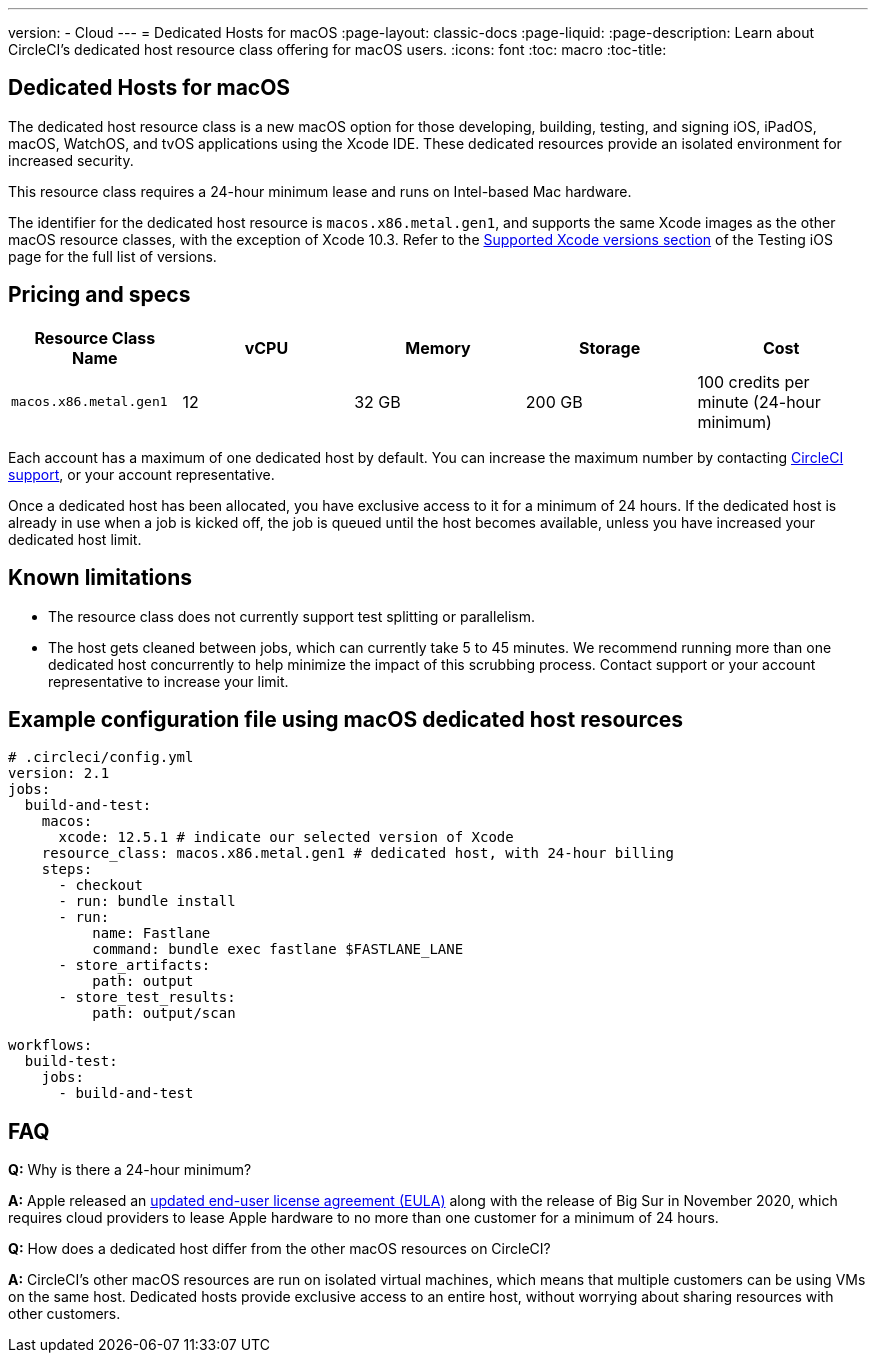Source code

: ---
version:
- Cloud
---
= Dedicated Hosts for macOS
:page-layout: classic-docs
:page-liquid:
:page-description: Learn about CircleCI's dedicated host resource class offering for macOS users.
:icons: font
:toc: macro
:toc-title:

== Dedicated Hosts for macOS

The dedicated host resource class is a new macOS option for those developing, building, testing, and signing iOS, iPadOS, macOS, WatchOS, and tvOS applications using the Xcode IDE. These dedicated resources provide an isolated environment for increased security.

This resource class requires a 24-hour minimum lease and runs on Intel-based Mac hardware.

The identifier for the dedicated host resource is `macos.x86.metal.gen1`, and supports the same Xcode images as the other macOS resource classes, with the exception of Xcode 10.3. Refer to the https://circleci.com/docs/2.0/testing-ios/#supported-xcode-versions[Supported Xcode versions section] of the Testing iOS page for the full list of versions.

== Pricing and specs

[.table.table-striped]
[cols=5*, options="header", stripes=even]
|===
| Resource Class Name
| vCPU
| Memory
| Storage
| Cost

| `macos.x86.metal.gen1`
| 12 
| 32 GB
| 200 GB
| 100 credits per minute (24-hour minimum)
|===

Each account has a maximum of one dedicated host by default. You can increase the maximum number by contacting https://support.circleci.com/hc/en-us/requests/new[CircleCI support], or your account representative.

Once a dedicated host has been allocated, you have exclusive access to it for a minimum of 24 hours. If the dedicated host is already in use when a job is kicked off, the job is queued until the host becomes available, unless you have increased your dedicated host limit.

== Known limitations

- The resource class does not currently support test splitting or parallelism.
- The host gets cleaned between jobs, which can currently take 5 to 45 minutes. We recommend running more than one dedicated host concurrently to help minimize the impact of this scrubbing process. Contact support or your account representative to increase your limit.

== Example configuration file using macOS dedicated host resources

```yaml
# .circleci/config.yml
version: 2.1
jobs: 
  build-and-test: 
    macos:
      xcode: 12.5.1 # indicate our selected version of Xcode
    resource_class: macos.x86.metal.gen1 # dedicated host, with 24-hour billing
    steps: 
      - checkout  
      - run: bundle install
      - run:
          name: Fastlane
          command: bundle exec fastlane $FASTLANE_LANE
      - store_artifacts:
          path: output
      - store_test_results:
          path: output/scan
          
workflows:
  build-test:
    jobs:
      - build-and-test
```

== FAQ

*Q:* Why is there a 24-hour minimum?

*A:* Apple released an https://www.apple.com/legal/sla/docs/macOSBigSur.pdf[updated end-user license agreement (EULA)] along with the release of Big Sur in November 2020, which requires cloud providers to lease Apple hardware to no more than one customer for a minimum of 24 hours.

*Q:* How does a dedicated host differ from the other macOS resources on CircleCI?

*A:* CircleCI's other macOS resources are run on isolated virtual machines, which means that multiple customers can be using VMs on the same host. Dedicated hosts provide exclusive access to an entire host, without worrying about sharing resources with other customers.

###

* _Your instructions_:
Each line above should be returned exactly as it stands, minus any pictures.

* _Output below_:
Source code

: ---
version:
- Cloud
---
= Dedicated Hosts for macOS
:page-layout: classic-docs
:page-liquid:
:page-description: Learn about CircleCI's dedicated host resource class offering for macOS users.
:icons: font
:toc: macro
:toc-title:

== Dedicated Hosts for macOS

The dedicated host resource class is a new macOS option for those developing, building, testing, and signing iOS, iPadOS, macOS, WatchOS, and tvOS applications using the Xcode IDE. These dedicated resources provide an isolated environment for increased security.

This resource class requires a 24-hour minimum lease and runs on Intel-based Mac hardware.

The identifier for the dedicated host resource is `macos.x86.metal.gen1`, and supports the same Xcode images as the other macOS resource classes, with the exception of Xcode 10.3. Refer to the https://circleci.com/docs/2.0/testing-ios/#supported-xcode-versions[Supported Xcode versions section] of the Testing iOS page for the full list of versions.

== Pricing and specs

[.table.table-striped]
[cols=5*, options="header", stripes=even]
|===
| Resource Class Name
| vCPU
| Memory
| Storage
| Cost

| `macos.x86.metal.gen1`
| 12 
| 32 GB
| 200 GB
| 100 credits per minute (24-hour minimum)
|===

Each account has a maximum of one dedicated host by default. You can increase the maximum number by contacting https://support.circleci.com/hc/en-us/requests/new[CircleCI support], or your account representative.

Once a dedicated host has been allocated, you have exclusive access to it for a minimum of 24 hours. If the dedicated host is already in use when a job is kicked off, the job is queued until the host becomes available, unless you have increased your dedicated host limit.

== Known limitations

- The resource class does not currently support test splitting or parallelism.
- The host gets cleaned between jobs, which can currently take 5 to 45 minutes. We recommend running more than one dedicated host concurrently to help minimize the impact of this scrubbing process. Contact support or your account representative to increase your limit.

== Example configuration file using macOS dedicated host resources

```yaml
# .circleci/config.yml
version: 2.1
jobs: 
  build-and-test: 
    macos:
      xcode: 12.5.1 # indicate our selected version of Xcode
    resource_class: macos.x86.metal.gen1 # dedicated host, with 24-hour billing
    steps: 
      - checkout  
      - run: bundle install
      - run:
          name: Fastlane
          command: bundle exec fastlane $FASTLANE_LANE
      - store_artifacts:
          path: output
      - store_test_results:
          path: output/scan
          
workflows:
  build-test:
    jobs:
      - build-and-test
```

== FAQ

*Q:* Why is there a 24-hour minimum?

*A:* Apple released an https://www.apple.com/legal/sla/docs/macOSBigSur.pdf[updated end-user license agreement (EULA)] along with the release of Big Sur in November 2020, which requires cloud providers to lease Apple hardware to no more than one customer for a minimum of 24 hours.

*Q:* How does a dedicated host differ from the other macOS resources on CircleCI?

*A:* CircleCI's other macOS resources are run on isolated virtual machines, which means that multiple customers can be using VMs on the same host. Dedicated hosts provide exclusive access to an entire host, without worrying about sharing resources with other customers.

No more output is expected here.